Stored data entries
————

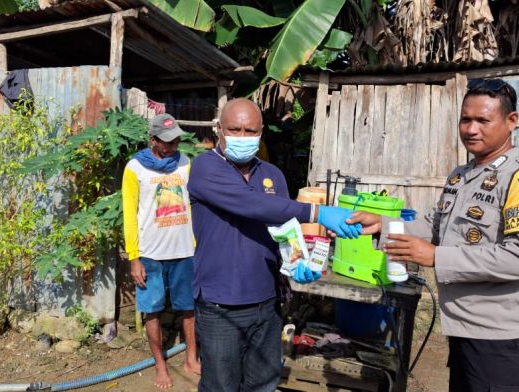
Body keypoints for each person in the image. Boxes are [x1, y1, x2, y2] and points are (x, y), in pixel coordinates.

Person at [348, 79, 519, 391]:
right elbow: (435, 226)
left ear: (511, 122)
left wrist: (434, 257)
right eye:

————

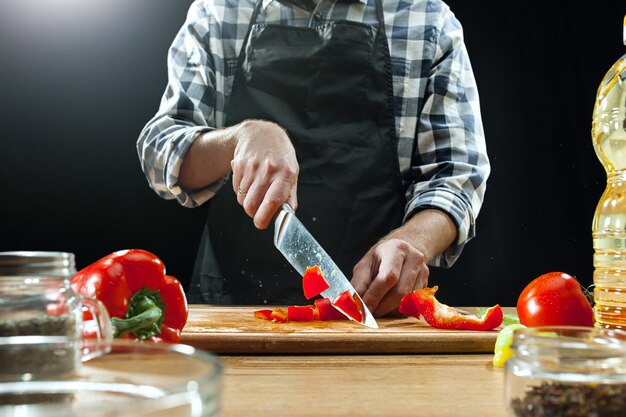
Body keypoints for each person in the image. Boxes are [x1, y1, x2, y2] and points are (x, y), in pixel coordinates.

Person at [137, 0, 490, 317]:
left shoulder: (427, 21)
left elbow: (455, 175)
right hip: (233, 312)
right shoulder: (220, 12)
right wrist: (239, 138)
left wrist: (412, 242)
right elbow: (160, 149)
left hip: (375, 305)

————

Nothing but a number belongs in the answer: the number of lines above that contain "left".

» **Answer area**: 6